Oh and just a side note plastic storm vermin are also on the cards which i can beleive as the command blisters are no longer available anywhere. I know this first hand as i tried to get some the other day.


----------



## MaidenManiac (Oct 2, 2008)

This one army that will be very intresting to see re-emerge from the depths 
The Rat Wheel was quite fun in its own, have grand memories of my Dwarf Lord shooting the driver rat turn 1 in games sending it on a rampage in the rat-lines:laugh:

A bit more serious tho: Id gladly see the Wheel back, it will most likely follow charriot rules with some random elements.
I imagine that Stormvermin gets a boost, like S4 and maybe even a point drop, currently they are way to pricy and not that much better.
Id also imagine a slight point increase on the cheaper units in the army, I really cant imagine Slaves staying at same pts rate as Gnobblars when Gobbos cost more...atleast not with current stats.
Id also imagine a general(I know Slaves are at bottom, ofc not them) LD-drop 1 step. Remember this is my personal ramblings, but Ill give a why. Youre dumb if you dont buy a Warlord, simple, 3 Warpblixt-engineers are enough magic as it is and LD 10 _is_ so much better then 9. Skavens are currently the only non-Elf non-Dwarf LD10 army in the game which seem totally wrong when they've nerfed down all other races. This is simply too good, specially with the huge ammount of sacrificial troops Skavens have which currently are a bit too reliable. 
Reliable + Skaven + Leadership = Fail, or should be fluffwise atleast....


----------



## Vaz (Mar 19, 2008)

I don't need to model my Wheel. Just feed it occasionally. I might black it out first of all for shits n giggle.


----------



## Lord Sinkoran (Dec 23, 2006)

the doom wheel was a ncie modelathe time but a new would wil be coming. Apparently tomb kings are getting done after beasts.


----------



## Wolf_Lord_Skoll (Jun 9, 2008)

Why can we get a rough idea of whats coming for a few army books down the line in Fantasy but not 40k. 

Back on topic though, it will be interesting to see how skaven change, as the variant lists will be removed, as with the other books.
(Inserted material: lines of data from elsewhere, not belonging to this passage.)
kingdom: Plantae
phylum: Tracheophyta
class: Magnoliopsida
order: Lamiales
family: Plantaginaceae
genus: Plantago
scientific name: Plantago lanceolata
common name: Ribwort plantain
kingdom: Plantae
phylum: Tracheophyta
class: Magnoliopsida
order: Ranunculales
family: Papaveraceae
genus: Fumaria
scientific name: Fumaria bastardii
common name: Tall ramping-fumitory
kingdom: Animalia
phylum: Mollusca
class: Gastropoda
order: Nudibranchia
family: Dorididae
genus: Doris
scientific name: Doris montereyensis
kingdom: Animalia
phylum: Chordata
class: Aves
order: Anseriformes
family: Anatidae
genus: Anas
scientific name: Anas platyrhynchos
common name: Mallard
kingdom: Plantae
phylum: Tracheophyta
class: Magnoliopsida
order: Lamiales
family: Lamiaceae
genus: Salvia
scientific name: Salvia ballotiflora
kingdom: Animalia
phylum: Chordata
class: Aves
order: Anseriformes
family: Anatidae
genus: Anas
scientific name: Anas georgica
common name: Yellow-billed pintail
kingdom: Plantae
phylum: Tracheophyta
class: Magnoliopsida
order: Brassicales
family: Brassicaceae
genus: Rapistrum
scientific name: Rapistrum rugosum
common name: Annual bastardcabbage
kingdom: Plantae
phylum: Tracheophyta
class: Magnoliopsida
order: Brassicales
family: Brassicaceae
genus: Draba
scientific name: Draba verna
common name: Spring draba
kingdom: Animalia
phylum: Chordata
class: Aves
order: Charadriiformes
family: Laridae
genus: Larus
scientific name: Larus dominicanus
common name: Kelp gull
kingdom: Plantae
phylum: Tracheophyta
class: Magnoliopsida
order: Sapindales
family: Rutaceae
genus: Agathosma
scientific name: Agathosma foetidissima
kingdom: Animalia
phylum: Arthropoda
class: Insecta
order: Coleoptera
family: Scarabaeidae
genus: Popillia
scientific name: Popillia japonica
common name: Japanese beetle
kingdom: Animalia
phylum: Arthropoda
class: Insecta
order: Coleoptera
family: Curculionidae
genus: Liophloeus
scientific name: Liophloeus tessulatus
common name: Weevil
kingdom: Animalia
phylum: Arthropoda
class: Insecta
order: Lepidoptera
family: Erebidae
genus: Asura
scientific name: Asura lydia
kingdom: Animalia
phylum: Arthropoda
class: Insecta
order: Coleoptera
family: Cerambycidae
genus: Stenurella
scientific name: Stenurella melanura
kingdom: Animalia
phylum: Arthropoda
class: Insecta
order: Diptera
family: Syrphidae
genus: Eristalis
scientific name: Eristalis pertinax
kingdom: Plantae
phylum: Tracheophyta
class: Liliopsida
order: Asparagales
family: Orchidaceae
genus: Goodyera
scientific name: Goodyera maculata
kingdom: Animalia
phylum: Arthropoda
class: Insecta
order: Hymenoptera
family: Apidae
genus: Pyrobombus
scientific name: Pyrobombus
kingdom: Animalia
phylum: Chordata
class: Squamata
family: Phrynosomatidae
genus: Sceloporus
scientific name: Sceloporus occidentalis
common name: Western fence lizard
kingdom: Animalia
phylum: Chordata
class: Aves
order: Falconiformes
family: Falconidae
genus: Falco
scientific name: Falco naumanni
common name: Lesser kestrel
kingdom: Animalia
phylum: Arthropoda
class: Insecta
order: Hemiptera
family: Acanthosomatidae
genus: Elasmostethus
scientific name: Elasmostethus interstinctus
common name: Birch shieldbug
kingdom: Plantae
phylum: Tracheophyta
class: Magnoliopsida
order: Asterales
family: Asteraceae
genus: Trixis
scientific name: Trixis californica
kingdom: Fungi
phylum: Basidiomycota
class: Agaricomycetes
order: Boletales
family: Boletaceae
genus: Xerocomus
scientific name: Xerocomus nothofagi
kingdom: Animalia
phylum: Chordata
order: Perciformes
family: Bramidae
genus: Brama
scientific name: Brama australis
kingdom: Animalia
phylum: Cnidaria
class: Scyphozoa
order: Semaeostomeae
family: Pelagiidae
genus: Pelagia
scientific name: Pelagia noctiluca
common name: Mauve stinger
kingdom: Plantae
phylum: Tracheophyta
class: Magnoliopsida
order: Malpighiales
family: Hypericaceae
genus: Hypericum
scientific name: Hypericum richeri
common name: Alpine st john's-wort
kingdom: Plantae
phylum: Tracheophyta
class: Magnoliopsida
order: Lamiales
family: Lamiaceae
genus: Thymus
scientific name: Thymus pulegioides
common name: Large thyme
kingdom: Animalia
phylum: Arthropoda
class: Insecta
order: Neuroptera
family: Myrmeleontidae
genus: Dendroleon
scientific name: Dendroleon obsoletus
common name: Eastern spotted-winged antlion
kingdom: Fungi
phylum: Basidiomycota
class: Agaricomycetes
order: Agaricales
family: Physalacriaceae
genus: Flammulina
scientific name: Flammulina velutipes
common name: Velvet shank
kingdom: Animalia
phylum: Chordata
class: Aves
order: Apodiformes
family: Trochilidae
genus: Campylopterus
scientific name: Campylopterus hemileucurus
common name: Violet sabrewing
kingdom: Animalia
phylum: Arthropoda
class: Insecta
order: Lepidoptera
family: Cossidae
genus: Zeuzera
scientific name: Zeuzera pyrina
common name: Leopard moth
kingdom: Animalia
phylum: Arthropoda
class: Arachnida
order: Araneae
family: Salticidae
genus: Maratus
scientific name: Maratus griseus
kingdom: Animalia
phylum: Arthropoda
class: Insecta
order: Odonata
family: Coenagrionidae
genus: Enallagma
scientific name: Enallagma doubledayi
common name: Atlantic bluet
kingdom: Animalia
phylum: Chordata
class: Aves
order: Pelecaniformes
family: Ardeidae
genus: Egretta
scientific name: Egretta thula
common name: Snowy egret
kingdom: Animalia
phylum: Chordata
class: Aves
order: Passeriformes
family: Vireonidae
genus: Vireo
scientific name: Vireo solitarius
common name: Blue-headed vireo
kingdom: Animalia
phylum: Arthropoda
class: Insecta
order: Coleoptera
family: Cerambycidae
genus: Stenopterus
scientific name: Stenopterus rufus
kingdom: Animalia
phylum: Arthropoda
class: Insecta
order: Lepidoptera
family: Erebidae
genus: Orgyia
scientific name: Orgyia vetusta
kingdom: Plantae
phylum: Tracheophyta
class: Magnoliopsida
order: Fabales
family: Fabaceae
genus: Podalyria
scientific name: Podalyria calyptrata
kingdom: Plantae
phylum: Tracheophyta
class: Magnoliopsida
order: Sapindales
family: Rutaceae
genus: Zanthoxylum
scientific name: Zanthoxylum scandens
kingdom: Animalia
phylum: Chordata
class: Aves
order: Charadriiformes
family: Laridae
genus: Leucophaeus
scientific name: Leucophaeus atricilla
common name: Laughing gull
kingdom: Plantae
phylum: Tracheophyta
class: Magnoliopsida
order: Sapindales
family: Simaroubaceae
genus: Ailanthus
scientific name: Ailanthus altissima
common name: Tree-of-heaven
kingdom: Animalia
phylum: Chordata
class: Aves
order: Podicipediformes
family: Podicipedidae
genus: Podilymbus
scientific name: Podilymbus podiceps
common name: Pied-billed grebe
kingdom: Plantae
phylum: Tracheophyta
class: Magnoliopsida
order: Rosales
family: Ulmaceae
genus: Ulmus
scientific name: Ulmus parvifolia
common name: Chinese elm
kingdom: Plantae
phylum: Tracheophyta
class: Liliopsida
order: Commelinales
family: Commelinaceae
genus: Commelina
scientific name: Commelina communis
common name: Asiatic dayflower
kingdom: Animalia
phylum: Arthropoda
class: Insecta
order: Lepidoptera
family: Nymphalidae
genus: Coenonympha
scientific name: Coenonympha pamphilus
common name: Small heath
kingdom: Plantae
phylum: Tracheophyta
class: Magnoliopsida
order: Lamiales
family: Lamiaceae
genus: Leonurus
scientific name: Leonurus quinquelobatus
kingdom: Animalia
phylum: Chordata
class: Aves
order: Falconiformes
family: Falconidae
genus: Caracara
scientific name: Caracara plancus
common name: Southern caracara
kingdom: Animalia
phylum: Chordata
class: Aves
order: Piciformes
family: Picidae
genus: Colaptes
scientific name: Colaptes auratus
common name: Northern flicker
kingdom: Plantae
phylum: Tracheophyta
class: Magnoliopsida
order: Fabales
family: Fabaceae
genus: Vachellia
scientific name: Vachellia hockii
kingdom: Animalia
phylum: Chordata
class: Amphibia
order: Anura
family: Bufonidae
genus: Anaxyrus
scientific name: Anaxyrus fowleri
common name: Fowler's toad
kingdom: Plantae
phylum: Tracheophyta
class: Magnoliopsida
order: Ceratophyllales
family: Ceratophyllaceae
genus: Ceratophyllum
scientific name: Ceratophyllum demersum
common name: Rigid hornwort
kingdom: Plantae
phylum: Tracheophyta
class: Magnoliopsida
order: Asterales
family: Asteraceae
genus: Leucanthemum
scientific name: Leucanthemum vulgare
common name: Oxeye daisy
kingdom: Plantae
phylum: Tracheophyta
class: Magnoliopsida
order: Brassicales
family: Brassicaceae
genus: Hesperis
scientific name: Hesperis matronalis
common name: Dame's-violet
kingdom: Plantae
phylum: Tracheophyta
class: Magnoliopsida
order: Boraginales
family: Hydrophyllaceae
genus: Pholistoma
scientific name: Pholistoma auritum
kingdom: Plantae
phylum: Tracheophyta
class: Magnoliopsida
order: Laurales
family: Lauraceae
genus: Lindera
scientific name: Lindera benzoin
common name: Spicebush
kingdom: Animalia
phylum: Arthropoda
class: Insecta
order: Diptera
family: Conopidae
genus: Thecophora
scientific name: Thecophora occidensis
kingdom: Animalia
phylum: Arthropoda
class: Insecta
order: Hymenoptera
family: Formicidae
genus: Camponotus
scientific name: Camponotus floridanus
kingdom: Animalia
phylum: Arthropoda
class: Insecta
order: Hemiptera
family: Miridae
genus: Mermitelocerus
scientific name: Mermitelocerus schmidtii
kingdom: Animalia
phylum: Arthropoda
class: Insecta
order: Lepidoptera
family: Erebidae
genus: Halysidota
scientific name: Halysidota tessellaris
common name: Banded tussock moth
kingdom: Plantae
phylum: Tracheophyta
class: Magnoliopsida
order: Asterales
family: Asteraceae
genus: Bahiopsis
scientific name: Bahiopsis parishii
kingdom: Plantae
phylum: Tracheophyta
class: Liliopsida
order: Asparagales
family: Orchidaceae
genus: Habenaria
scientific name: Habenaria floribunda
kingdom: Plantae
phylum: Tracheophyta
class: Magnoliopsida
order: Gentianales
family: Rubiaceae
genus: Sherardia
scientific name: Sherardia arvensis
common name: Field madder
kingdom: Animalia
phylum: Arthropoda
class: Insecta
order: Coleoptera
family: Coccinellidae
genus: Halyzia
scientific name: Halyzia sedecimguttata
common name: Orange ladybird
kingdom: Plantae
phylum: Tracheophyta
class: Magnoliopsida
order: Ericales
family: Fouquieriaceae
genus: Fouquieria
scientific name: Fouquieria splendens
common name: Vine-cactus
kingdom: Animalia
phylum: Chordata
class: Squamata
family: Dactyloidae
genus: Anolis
Will they try and incorporate those rules back into the standard ones? I doubt it, but i spose we will just have to wait and see.


----------



## bitsandkits (Mar 18, 2008)

the recent glut of new warhammer stuff is mainly due to the increase in cost of metal,obviously you need a fair few models in a regiment to start with and if they are all metal it puts people off buying the army so they decided to pump out loads of warhammer plastics, i am loving the £12 cavalry boxes, people are always moaning about GW prices but its rare to hear anyone praise this move to reduce the cost of an army.


----------



## crimson skull (Aug 3, 2008)

One thing that i have been told and is evedent in the latest books is no 0-1 limit on units so potetially you will be able to field more storm vermin! 
As far as the book release thing goes that is all i've been told, wheather its just fantasy only i don't know, i think as well its only a rough guide not gospel.


----------



## Death 0F Angels (Feb 27, 2008)

WHAT!? they ditched the doomwheels? How dare they. been a long time since i looked at fantasy.


----------



## H0RRIDF0RM (Mar 6, 2008)

I play Clan Eshin I hope to god they return.


----------



## Judas Masias (Jun 5, 2008)

I for one would love to see the return of that Giant Rat Daemon that they used to have but i can't remember it's name. That thing kicked so much ass in the old days.


----------



## crimson skull (Aug 3, 2008)

The vermin lord, not sure whats gonna happen with this guy i'd love to see him return.


----------



## humakt (Jan 2, 2008)

I loved the doomwheel. As much a hazzard to skaven as it was to the enemy if I recall. I remember painting one for a friend and I wouldn't mind doing one as a diorama piece if they do a new model.


----------



## bon_jovi (Nov 16, 2008)

Not sure how you want to take this but i went to put an order in today and was told they "are not doing skaven assasins anymore as they are being redone" Obviously it could still be months away yet but from my (limited) experiece that means they are not far off. We all know pretty much that Imperial Guard HQ squads will bw redone in plastic but are still available, although i'm sure they are a much bigger seller that Skaven Assasins. Eitherway this could be something or nothing but i would probably belive the guy in trade over a local redshirt. Eitherway, it confirms that they are definatly close!


----------



## MarzM (Jan 26, 2007)

Hmmmm, i wonder if they will bring back the Rat tank? lol


----------